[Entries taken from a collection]

▼

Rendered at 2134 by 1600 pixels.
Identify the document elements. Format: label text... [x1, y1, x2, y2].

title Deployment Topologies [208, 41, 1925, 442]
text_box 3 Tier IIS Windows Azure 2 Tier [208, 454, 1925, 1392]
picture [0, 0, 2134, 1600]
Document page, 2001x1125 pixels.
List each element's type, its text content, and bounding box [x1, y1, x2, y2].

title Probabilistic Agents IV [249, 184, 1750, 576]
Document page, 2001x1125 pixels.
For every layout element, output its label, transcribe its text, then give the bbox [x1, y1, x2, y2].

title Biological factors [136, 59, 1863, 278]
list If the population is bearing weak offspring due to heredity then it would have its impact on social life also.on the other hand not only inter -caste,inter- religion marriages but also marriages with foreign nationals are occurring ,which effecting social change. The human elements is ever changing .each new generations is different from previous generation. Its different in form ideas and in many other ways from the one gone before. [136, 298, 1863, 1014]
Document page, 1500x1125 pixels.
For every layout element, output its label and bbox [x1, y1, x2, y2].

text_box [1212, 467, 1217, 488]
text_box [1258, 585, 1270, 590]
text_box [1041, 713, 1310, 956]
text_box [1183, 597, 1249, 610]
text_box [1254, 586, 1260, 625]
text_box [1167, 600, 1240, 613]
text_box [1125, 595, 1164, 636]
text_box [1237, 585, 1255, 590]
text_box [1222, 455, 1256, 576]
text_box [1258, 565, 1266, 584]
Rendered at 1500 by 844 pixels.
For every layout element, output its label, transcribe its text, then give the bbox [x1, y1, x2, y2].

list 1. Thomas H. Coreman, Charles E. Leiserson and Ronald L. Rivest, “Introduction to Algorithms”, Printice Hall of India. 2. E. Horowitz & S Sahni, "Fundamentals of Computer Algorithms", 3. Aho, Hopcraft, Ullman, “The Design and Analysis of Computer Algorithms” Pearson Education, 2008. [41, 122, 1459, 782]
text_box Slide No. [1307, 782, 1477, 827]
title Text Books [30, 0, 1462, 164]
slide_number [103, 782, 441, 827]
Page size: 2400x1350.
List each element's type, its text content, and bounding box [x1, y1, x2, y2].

▲

Transcribe all records exactly as written.

Rendered at 2134 by 1600 pixels.
Identify the document elements. Format: label text... [x1, y1, x2, y2].

title Deployment Topologies [208, 41, 1925, 442]
text_box 3 Tier IIS Windows Azure 2 Tier [208, 454, 1925, 1392]
picture [0, 0, 2134, 1600]
Document page, 2001x1125 pixels.
List each element's type, its text content, and bounding box [x1, y1, x2, y2].

title Probabilistic Agents IV [249, 184, 1750, 576]
Document page, 2001x1125 pixels.
For every layout element, output its label, transcribe its text, then give the bbox [x1, y1, x2, y2].

title Biological factors [136, 59, 1863, 278]
list If the population is bearing weak offspring due to heredity then it would have its impact on social life also.on the other hand not only inter -caste,inter- religion marriages but also marriages with foreign nationals are occurring ,which effecting social change. The human elements is ever changing .each new generations is different from previous generation. Its different in form ideas and in many other ways from the one gone before. [136, 298, 1863, 1014]
Document page, 1500x1125 pixels.
For every layout element, output its label and bbox [x1, y1, x2, y2].

text_box [1212, 467, 1217, 488]
text_box [1258, 585, 1270, 590]
text_box [1041, 713, 1310, 956]
text_box [1183, 597, 1249, 610]
text_box [1254, 586, 1260, 625]
text_box [1167, 600, 1240, 613]
text_box [1125, 595, 1164, 636]
text_box [1237, 585, 1255, 590]
text_box [1222, 455, 1256, 576]
text_box [1258, 565, 1266, 584]
Rendered at 1500 by 844 pixels.
For every layout element, output its label, transcribe its text, then give the bbox [x1, y1, x2, y2].

list 1. Thomas H. Coreman, Charles E. Leiserson and Ronald L. Rivest, “Introduction to Algorithms”, Printice Hall of India. 2. E. Horowitz & S Sahni, "Fundamentals of Computer Algorithms", 3. Aho, Hopcraft, Ullman, “The Design and Analysis of Computer Algorithms” Pearson Education, 2008. [41, 122, 1459, 782]
text_box Slide No. [1307, 782, 1477, 827]
title Text Books [30, 0, 1462, 164]
slide_number [103, 782, 441, 827]
Page size: 2400x1350.
List each element's type, its text content, and bounding box [x1, y1, x2, y2].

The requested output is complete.